_EXERCISE INSTRUCTIONS:_ Could you copy every line from the material below in which "return" appears?

┌─ MATERIAL PROVIDED

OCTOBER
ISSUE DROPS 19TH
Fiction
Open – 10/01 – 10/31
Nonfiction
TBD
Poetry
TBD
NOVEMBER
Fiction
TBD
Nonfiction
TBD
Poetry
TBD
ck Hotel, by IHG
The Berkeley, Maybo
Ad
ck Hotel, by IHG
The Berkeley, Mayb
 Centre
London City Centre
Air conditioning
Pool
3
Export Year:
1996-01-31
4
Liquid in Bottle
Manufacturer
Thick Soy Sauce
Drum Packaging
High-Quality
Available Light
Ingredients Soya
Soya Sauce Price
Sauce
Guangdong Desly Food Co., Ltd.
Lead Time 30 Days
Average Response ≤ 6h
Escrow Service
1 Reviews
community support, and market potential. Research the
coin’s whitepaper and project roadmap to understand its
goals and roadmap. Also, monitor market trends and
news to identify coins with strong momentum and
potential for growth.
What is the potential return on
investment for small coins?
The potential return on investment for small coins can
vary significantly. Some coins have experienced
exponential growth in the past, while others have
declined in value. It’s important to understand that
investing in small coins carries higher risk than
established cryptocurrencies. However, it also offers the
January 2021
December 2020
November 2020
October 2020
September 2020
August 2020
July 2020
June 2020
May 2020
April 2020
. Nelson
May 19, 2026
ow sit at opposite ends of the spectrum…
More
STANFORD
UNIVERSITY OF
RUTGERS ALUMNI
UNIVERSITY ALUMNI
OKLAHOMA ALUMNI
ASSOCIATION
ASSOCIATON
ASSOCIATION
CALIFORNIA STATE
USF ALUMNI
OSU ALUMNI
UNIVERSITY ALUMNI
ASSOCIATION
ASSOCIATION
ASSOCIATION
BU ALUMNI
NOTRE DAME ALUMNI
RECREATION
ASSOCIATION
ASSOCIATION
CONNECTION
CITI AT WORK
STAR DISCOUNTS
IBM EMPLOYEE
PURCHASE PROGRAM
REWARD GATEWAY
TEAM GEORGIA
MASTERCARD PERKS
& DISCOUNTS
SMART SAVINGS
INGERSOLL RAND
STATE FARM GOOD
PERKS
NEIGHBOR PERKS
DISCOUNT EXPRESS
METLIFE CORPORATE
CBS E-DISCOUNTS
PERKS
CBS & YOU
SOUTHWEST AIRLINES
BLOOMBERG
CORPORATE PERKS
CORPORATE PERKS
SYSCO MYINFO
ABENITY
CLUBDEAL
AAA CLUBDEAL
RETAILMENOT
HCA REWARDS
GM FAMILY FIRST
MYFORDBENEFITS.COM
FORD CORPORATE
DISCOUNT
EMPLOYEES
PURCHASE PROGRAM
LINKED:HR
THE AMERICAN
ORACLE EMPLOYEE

└─

_WRITTEN RESPONSE:_
What is the potential return on
The potential return on investment for small coins can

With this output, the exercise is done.